Lantas, apa sebenarnya sales cycle tersebut dan bagaimana cara mengoptimalkannya agar proses penjualan paket umroh berjalan lebih efektif? Penting diingat bahwa memahami sales cycle adalah salah satu langkah penting untuk melihat penjualan dengan lebih terarah!
Apa Itu Sales Cycle dalam Bisnis Travel Umroh?

Memahami apa itu sales cycle, Sumber: pexels.com
Seperti diketahui, dalam bisnis travel umroh, proses mendapatkan jamaah baru tidak selalu terjadi dalam satu kali komunikasi.

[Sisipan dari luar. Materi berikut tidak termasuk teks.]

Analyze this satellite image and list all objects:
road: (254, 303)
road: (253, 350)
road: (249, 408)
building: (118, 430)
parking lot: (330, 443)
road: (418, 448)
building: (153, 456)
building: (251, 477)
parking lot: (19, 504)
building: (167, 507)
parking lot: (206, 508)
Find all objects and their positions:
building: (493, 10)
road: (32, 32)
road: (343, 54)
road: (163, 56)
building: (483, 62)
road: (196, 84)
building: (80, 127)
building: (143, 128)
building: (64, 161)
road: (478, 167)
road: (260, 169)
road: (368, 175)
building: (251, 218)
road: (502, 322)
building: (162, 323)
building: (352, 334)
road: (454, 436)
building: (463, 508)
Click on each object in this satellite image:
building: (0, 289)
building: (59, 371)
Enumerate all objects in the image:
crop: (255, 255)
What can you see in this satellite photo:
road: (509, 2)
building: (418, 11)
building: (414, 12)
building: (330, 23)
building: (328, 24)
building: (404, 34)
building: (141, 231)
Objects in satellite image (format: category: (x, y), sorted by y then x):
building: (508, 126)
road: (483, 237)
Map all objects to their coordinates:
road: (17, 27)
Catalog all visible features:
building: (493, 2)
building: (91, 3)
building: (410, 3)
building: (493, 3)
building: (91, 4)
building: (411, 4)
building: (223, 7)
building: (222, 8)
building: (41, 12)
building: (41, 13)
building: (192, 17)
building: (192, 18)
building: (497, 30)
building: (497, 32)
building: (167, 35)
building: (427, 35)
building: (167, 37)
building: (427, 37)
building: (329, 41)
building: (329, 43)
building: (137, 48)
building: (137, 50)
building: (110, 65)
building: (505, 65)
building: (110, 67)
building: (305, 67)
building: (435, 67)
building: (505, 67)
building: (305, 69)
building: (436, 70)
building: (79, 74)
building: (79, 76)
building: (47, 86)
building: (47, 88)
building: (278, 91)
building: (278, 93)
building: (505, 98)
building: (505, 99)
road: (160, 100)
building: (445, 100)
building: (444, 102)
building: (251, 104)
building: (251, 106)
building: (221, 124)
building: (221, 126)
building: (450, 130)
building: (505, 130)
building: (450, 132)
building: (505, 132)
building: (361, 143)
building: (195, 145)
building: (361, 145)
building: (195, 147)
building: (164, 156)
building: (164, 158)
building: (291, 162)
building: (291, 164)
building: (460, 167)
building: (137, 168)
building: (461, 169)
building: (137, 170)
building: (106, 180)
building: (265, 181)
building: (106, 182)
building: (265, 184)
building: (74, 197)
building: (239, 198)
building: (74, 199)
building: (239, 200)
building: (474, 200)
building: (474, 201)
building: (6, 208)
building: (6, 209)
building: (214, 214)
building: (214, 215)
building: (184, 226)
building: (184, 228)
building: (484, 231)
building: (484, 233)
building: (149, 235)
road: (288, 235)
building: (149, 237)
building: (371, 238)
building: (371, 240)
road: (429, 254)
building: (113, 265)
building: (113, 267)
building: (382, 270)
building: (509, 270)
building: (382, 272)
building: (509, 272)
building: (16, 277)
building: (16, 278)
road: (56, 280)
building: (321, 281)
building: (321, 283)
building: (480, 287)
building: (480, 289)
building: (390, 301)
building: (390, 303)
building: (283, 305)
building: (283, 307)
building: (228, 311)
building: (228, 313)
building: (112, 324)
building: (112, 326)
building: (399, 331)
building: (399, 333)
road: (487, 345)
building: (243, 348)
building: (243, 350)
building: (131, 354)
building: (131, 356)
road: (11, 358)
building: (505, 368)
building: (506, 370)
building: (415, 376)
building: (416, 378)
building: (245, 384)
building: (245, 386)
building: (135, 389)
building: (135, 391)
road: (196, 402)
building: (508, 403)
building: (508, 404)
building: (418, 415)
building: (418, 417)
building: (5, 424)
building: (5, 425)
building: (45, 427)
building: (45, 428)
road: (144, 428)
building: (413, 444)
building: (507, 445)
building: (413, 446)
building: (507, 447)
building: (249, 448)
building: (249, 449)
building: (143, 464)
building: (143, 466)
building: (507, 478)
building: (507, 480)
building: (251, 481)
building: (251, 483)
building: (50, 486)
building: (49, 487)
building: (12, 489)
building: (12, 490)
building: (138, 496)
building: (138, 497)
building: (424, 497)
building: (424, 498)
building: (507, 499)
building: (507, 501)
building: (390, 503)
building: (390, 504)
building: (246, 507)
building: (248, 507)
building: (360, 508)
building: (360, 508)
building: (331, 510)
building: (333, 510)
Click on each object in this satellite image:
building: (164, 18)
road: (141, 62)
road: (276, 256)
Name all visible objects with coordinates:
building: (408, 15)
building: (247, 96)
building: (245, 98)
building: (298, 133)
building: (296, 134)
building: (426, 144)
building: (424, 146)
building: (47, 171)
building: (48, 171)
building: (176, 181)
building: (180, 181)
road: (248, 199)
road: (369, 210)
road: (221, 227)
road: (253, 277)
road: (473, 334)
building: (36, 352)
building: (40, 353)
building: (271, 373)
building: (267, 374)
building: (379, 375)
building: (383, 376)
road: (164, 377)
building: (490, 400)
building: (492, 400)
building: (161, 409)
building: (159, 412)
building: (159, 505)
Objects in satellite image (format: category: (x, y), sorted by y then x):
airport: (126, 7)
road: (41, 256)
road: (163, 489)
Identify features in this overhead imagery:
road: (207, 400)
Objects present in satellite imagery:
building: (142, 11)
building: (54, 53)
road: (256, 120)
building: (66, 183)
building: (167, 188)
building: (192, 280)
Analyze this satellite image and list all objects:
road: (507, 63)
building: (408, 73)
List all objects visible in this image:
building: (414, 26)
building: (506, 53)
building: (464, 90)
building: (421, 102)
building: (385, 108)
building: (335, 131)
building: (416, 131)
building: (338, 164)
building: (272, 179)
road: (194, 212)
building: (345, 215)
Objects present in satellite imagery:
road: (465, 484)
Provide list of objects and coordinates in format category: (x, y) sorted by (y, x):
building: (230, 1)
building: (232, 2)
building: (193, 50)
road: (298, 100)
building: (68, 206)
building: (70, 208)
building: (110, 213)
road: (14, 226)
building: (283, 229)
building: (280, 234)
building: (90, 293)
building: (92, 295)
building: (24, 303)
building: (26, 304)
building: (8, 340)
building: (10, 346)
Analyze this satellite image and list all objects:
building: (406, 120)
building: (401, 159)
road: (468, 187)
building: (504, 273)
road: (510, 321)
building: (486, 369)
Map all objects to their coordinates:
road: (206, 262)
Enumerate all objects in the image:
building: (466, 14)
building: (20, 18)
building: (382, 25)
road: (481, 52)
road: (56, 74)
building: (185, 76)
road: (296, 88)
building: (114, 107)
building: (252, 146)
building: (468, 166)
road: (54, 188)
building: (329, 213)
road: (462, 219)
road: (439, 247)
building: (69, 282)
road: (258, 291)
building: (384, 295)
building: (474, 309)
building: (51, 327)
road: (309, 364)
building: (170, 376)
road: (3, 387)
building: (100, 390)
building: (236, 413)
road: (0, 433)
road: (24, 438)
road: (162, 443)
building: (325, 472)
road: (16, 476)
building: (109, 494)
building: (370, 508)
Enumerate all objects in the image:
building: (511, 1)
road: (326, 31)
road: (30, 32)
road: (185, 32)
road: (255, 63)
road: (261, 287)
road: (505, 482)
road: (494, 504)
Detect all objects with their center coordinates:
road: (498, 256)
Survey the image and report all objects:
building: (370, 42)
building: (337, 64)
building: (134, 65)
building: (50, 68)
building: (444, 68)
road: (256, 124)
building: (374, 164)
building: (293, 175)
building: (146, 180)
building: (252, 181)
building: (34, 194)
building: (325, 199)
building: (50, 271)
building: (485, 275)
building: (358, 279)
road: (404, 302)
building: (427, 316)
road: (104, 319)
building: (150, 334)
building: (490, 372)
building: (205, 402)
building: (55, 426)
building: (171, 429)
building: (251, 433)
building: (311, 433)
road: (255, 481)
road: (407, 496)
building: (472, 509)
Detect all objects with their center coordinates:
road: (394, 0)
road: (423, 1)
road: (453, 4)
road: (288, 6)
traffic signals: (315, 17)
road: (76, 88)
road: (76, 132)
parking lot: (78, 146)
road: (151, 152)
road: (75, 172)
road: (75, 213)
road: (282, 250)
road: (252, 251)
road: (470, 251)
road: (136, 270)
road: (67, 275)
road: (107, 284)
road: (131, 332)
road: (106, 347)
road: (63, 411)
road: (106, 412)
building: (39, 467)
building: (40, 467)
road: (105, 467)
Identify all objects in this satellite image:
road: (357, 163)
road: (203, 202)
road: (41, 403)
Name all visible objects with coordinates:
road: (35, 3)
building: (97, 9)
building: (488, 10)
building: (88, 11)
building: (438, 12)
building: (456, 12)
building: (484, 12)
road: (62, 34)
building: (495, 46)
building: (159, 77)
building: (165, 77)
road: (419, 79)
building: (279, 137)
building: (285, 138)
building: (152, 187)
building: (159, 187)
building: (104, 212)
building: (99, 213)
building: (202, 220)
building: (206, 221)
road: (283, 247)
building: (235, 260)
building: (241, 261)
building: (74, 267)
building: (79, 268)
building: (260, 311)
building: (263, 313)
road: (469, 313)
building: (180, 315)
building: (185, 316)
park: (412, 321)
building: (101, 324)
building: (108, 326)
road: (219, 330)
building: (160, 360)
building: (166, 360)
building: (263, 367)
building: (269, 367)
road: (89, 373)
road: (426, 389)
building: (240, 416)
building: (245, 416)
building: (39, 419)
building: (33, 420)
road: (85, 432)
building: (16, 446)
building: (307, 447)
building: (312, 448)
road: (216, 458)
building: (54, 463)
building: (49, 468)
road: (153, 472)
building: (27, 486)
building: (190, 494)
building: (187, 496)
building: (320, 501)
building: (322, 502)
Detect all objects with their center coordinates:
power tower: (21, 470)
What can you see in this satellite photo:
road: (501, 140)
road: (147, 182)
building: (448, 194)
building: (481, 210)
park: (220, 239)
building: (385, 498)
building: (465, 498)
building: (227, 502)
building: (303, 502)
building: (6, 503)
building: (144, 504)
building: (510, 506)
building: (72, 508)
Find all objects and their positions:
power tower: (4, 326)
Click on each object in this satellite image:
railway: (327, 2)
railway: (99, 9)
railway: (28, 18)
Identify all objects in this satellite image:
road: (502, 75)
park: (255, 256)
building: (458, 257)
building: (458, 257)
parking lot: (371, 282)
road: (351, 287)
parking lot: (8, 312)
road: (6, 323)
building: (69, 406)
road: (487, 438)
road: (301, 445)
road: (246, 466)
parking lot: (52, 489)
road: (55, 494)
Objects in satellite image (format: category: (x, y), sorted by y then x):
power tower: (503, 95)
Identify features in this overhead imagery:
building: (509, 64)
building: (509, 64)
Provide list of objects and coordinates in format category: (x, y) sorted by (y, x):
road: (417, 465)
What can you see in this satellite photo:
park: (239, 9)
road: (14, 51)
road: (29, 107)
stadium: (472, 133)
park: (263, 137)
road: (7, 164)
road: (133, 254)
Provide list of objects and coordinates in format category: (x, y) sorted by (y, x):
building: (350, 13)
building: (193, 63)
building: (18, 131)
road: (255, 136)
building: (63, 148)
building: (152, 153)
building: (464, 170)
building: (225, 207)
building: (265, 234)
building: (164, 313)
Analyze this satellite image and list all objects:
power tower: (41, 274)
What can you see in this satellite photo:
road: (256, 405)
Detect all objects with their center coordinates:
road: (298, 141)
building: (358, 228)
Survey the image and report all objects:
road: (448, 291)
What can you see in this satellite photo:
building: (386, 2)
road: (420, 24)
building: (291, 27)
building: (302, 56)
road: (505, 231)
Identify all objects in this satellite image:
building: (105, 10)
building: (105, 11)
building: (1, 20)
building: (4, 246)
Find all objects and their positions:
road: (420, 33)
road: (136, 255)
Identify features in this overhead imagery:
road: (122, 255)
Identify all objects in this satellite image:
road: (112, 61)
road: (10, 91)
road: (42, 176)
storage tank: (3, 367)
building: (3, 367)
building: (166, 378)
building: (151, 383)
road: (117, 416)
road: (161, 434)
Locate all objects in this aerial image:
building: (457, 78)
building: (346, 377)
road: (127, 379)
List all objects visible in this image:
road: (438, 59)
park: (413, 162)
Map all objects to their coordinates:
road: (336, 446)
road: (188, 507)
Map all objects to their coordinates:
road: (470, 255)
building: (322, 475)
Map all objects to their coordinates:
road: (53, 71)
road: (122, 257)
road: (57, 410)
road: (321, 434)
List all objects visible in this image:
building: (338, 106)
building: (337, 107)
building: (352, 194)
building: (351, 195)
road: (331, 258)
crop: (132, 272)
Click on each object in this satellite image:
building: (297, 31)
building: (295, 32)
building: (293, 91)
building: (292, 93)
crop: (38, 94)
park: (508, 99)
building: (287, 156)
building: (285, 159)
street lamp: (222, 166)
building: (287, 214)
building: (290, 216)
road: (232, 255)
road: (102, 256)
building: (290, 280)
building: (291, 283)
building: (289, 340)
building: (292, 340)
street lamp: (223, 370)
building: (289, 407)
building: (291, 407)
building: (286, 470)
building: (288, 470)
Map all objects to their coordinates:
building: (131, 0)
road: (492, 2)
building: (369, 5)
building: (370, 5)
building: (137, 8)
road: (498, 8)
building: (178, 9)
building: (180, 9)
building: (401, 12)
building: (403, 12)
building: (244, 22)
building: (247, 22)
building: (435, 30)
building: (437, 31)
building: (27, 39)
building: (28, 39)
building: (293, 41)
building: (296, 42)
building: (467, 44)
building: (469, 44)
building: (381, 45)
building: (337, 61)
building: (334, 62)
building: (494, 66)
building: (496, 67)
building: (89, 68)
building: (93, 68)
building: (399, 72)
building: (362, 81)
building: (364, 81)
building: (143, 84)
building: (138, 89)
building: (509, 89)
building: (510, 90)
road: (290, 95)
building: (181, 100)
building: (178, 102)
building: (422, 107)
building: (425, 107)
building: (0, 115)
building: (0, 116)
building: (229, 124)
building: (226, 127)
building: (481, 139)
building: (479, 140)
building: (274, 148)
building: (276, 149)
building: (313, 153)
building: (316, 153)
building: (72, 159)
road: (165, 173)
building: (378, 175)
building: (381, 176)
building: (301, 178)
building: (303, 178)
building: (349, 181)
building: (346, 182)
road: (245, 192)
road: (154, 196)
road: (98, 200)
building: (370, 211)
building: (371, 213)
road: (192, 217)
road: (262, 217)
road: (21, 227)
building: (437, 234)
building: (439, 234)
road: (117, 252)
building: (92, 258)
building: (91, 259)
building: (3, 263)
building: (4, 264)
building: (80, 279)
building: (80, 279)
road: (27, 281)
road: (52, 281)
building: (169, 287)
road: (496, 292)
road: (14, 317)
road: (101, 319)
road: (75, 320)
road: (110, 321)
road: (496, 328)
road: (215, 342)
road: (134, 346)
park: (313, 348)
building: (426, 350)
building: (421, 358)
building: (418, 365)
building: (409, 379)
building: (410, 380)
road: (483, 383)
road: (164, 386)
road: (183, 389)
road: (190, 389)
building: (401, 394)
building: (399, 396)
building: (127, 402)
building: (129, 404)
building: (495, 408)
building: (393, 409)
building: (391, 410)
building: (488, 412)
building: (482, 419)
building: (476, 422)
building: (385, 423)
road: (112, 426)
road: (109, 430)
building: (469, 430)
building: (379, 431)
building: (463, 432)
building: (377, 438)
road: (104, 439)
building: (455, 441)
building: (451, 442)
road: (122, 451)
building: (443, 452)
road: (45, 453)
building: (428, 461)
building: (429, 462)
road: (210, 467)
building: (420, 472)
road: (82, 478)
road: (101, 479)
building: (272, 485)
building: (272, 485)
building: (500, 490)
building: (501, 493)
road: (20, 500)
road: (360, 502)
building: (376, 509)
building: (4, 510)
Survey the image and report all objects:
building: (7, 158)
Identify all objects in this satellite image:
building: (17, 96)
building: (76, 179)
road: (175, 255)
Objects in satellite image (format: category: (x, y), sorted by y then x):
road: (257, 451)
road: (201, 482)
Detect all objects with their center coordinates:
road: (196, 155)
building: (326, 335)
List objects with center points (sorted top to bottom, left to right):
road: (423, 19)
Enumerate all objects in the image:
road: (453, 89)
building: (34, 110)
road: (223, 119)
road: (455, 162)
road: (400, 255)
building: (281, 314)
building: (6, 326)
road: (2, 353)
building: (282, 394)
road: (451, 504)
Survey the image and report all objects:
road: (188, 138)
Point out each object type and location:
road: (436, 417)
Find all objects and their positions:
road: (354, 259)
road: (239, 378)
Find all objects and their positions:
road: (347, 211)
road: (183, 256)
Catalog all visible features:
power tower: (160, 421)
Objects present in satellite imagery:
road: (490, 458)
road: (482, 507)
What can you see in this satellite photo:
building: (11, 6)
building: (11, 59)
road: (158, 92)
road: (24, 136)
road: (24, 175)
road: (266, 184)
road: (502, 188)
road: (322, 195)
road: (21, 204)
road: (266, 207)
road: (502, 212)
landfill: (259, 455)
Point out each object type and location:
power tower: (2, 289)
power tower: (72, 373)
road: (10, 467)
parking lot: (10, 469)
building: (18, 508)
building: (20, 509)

Calon jamaah bisa mengenal travel umroh Anda dari iklan, kemudian bertanya melalui WhatsApp, meminta informasi paket, berdiskusi dengan keluarga, dan baru mengambil keputusan beberapa waktu kemudian.
Nah, jeda dari awal ketertarikan hingga akhirnya melakukan pendaftaran inilah yang perlu diperhatikan oleh tim sales. Tanpa memahami proses tersebut, Anda bisa kesulitan mengetahui posisi setiap calon jamaah dan menentukan strategi follow up yang tepat.
Secara sederhana, sales cycle adalah rangkaian proses penjualan yang dilalui calon pelanggan sejak mulai mengenal atau berinteraksi dengan sebuah bisnis hingga akhirnya melakukan transaksi. Dalam konteks travel umroh, pembelian tersebut dapat berupa keputusan untuk mendaftar dan memilih paket umroh yang ditawarkan.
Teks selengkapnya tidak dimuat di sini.